The Malay mother is not embarrassed by the sudden shouts from her son, as the two of them wait on the train platform. Other commuters steal quick glances at the pair, a vignette of abnormalcy to interrupt the routine commute home. The nine year old son tugs on her mother's arm, and tries to swing from it. The mother scolds him, with the full understanding that her son understands none of her words, but only the expression of anger and exasperation. The scolding is complete with the adjustment of her tudung. The boy then starts to sing. He sings a Malay children's song, learned at a school for Special children like him; his mother picks him up from the school every afternoon, and he will never understand the cruel capitalization of the letter 'S'. The song that he sings is slightly off key, but he does not miss a single word, even as his mother pulls his small hand into the train carraige after her. If there is one single quality about his voice, it is that he sings the song with a complete lack of shame.


Pittsburgh Chinese Church Driveway

There is a little girl squatting on the driveway, chalking it with a few of her friends. They hold the fat, oversized pieces of chalk in the grasps of their tiny hands, dragging the blunt tips over the smooth grey concrete. Soon after, the driveway becomes an explosion of birds, ships, suns and stars. One of the boys says that the sun is a star, only closer to us, but another says that he is completely wrong. The little girl's mother comes out and catches her holding the chalk in her left hand. The mother scolds her with a series of questions - don't you remember what the doctor said? Don't you know you have to exercise your right hand? Don't you want to get better? The little girl hears the same three questions several times a day, when she gets caught writing in her diary, or picking up a drink with the wrong hand. She has to exercise her right hand, because it is innervated by the under-developed motor cortex of her left brain. "Left' and 'Right' hold so much more meaning for her compared to other children; the two words are like the words to start a war. The little girl ignores her mother, but the older woman kneels down behind her daughter and puts a piece of chalk in the little girl's right hand. She holds onto her daughter's right hand like an external muscle, and guides it to color in a cloud. The little girl does not release the chalk in her left hand. One day, her defiance will come to fruition.

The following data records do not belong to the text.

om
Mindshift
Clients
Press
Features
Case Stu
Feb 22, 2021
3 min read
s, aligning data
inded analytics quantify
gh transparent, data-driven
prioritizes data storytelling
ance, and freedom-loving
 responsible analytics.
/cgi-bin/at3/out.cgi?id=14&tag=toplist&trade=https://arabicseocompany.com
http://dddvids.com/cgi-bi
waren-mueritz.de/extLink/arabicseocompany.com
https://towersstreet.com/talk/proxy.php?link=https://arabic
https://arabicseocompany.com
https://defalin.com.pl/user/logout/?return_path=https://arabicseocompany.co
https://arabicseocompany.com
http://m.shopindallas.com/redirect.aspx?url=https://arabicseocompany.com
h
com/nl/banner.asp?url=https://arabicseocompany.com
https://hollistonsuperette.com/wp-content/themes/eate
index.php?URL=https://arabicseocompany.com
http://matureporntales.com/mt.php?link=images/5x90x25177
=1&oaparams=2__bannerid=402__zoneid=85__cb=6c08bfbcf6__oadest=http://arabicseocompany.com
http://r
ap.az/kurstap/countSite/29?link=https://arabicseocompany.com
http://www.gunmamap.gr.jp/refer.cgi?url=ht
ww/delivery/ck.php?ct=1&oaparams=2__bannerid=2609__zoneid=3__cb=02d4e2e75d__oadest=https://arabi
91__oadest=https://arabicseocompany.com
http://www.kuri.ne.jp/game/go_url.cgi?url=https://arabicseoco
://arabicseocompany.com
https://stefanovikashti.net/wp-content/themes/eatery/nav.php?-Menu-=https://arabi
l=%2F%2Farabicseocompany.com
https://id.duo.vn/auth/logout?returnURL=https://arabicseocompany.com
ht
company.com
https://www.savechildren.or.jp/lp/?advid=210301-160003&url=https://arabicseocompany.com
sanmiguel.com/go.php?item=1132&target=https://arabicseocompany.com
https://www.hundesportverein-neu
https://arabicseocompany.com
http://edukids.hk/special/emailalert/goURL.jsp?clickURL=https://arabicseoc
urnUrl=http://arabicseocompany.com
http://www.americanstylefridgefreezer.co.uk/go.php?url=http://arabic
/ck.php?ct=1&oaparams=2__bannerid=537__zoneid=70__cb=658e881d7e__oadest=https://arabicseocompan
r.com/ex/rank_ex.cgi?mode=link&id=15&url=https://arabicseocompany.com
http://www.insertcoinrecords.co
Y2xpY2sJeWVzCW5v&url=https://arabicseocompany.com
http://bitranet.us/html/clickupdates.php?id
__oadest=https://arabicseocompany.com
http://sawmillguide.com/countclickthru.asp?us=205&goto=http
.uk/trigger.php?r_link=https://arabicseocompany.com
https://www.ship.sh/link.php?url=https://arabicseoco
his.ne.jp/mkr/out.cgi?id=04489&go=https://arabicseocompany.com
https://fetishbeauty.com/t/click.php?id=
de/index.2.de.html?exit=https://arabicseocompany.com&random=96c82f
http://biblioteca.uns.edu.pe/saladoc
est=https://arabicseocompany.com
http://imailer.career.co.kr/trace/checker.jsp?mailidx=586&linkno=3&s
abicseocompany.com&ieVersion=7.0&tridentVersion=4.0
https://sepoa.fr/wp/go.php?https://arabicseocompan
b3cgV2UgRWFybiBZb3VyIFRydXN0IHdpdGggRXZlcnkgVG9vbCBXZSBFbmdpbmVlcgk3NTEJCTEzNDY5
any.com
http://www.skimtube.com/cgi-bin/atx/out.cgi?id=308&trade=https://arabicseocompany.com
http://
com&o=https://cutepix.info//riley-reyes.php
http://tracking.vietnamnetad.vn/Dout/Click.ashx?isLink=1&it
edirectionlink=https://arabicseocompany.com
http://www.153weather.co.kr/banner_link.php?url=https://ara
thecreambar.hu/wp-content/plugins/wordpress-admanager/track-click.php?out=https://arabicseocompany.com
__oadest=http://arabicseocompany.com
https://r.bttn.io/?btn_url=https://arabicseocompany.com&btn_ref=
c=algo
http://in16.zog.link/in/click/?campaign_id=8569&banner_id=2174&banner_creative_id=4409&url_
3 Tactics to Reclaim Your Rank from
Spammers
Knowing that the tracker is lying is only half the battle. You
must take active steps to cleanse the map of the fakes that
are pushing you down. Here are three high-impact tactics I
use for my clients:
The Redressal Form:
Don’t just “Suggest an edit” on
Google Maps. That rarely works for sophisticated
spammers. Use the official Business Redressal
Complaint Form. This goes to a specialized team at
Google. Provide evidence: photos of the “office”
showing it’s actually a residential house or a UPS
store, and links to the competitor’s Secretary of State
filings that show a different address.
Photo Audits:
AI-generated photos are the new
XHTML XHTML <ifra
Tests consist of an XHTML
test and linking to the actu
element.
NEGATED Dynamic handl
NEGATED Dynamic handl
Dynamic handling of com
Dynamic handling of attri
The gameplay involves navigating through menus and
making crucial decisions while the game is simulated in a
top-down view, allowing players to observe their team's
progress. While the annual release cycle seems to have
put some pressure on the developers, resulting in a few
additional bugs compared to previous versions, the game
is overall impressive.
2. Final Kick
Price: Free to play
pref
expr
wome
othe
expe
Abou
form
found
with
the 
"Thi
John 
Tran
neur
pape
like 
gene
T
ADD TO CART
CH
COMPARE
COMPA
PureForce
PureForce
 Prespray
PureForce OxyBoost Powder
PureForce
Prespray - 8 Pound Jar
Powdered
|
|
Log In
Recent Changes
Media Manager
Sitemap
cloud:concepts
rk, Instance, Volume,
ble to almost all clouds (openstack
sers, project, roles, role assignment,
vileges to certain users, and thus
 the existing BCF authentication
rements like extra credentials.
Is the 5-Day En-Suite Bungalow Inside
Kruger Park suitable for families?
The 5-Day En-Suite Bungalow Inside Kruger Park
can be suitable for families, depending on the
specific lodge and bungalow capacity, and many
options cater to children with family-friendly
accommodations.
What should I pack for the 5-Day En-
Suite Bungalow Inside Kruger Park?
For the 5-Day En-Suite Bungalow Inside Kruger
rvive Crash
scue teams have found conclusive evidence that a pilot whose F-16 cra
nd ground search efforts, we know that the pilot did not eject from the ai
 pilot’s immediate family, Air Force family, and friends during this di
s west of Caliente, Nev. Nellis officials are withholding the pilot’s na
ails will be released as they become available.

Pittsburgh Chinese Church, Worship Hall

People in the congregation turn their heads with every sound that he makes. He alternates between loud giggles and unintelligible moans. He seems to be happy, smiling as he looks around at the rows of parishioners. There is the pastor's voice, broken by a loud giggle once every few minutes. Each time, his mother leans into his body and whispers harshly into his ear. He is almost twice as tall as she is, and she is in one word, diminuitive. He is quiet for a while, and fidgets in his seat. After a few minutes he extends a hand across her back and pinches her. She arches straight with the pain but makes no sound. She is used to his pinching - when she takes off her clothes, the skin of her back is a map of bruises. She brushes his arm away twice and her hand goes back to her lap, where it meets the other hand and clasps it, praying for her son to be healed.